Vitamin B is a compilation of eight different vitamins, known as vitamin B complex, found naturally in high-protein foods. Leafy greens are another natural food source containing lots of B vitamins. Many processed foods and grains, such as cereals and breads, have synthetic versions of this vitamin added into them. It is common for some foods to have more of one type than the others; for example, some foods contain more B12 and B6 and less of the others. Most people who eat a balanced diet get enough of each of these vitamins from their food, but they are also available in supplements.
Foods with the most natural vitamin B are typically those that are high in protein. Both wild-caught and farm-raised salmon, trout, catfish, tuna, halibut, cod and many other fish varieties contain large amounts of B-complex vitamins. Lamb is another good source of vitamin B and protein as are beef, poultry, shellfish, eggs, and dairy products. Foods that are high in protein are the only ones containing significant amounts of natural B12.
Vegetable and Plant Sources
Certain fruits, vegetables, nuts and legumes are good sources of vitamin B; however, they do not contain significant amounts of B12 that is found in meat and dairy foods. Avocado, pomegranate, dates, watermelon, and some berries are especially high in B-complex vitamins. Leafy greens and vegetables such as amaranth, bok choy, Swiss chard, kale, Brussels sprouts, potatoes, squashes and parsnips also contain significant amounts. Most legumes have a lot of B vitamins; however, soy beans, black-eye peas and edamame contain the highest amounts of B9, also known as folate.
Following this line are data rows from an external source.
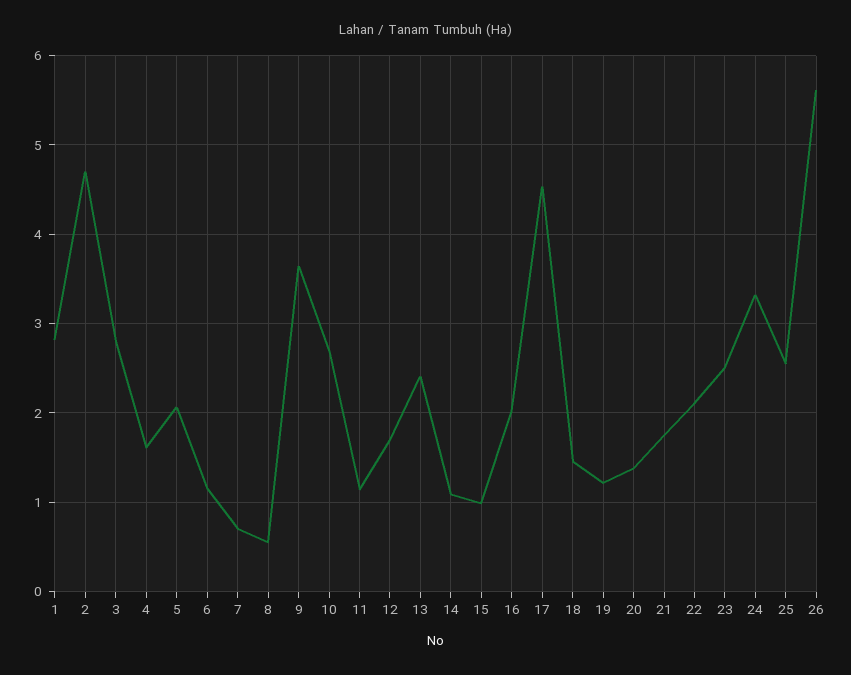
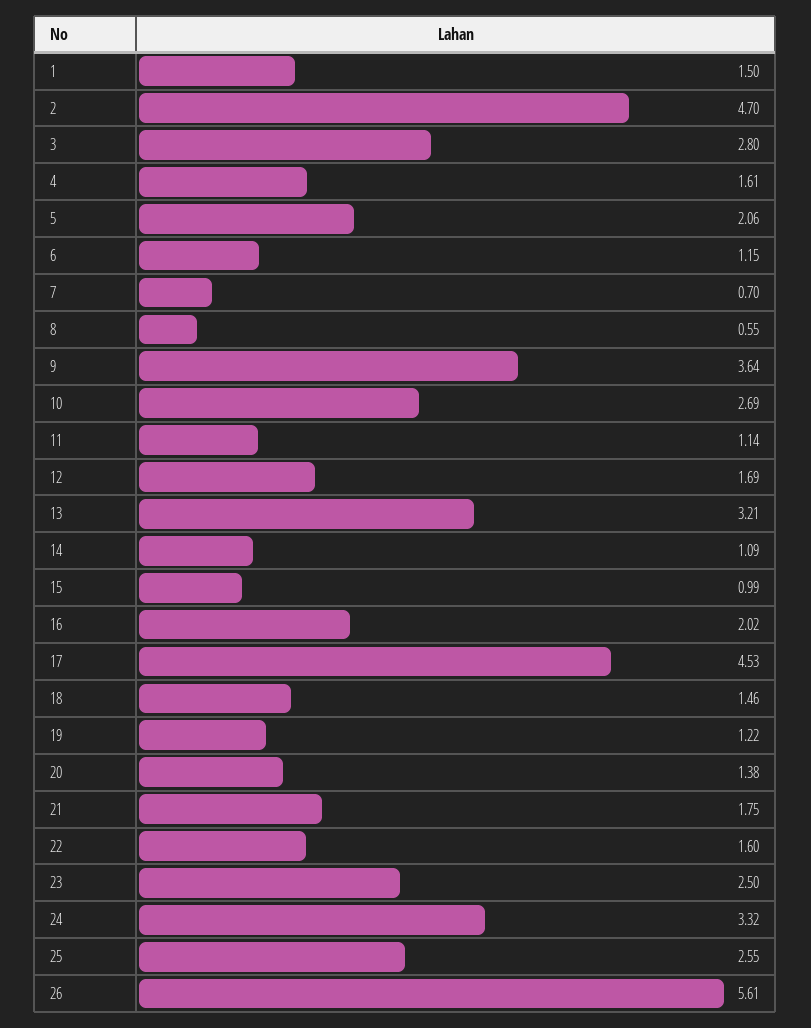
  {
-   "1": 2.8,
+   "1": 1.5,
    "2": 4.7,
    "3": 2.8,
    "4": 1.61,
    "5": 2.06,
    "6": 1.15,
    "7": 0.7,
    "8": 0.55,
    "9": 3.64,
    "10": 2.69,
    "11": 1.14,
    "12": 1.69,
-   "13": 2.4,
+   "13": 3.21,
    "14": 1.09,
    "15": 0.99,
    "16": 2.02,
    "17": 4.53,
    "18": 1.46,
    "19": 1.22,
    "20": 1.38,
    "21": 1.75,
-   "22": 2.1,
+   "22": 1.6,
    "23": 2.5,
    "24": 3.32,
    "25": 2.55,
    "26": 5.61
  }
Synthetic and Supplemental Sources
The eight vitamins that make up the vitamin B complex are often added to processed or packaged foods and grain sources. These include the following:
- B1 — thiamine
- B2 — riboflavin
- B3 — niacin
- B5 — pantothenic acid
- B6 — pyridoxine and pyridoxamine
- B7 — biotin
- B9 — folate or folic acid
- B12 — cobalamin
Reading the labels on the package can help identify added synthetic supplemental sources, particularly on cereal, flour, rice and other grain products. For example, the label may read, "enriched flour" or 'enriched with thiamine, niacin, and riboflavin." This indicates that synthetic B vitamins have been added, rather than occurring as a natural source. Nutritional yeast is a deactivated form of yeast high in protein and vitamins that can be added as a natural supplement to foods and beverages. Caution should be taken not to confuse "nutritional yeast" with "brewer's yeast."
Natural vs. Synthetic Sources
Generally speaking, it's better to get natural vitamin B from a varied diet rather than synthetic versions from processed foods or supplements. This is because all 8 of these vitamins are essential for health, and taking too much of some of them, notably B3, B6, B9, and B12, can cause health problems. Also, these substances are easily affected by processing, particularly being cooked for a long time or being taken with alcohol, so many nutritionists recommend getting them from foods that are as fresh as possible, and avoiding extended drinking.
Despite this, certain people may need to take supplements to avoid deficiency. Those over 50 are sometimes unable to properly absorb enough vitamin B12 to meet their daily needs, and women who are pregnant or hoping to become pregnant often take folic acid, which can help prevent certain birth defects in babies. Likewise, vegans may be at a particular risk for vitamin B12 deficiency, since they do not eat many of the foods that contain it, so they may need to take supplements.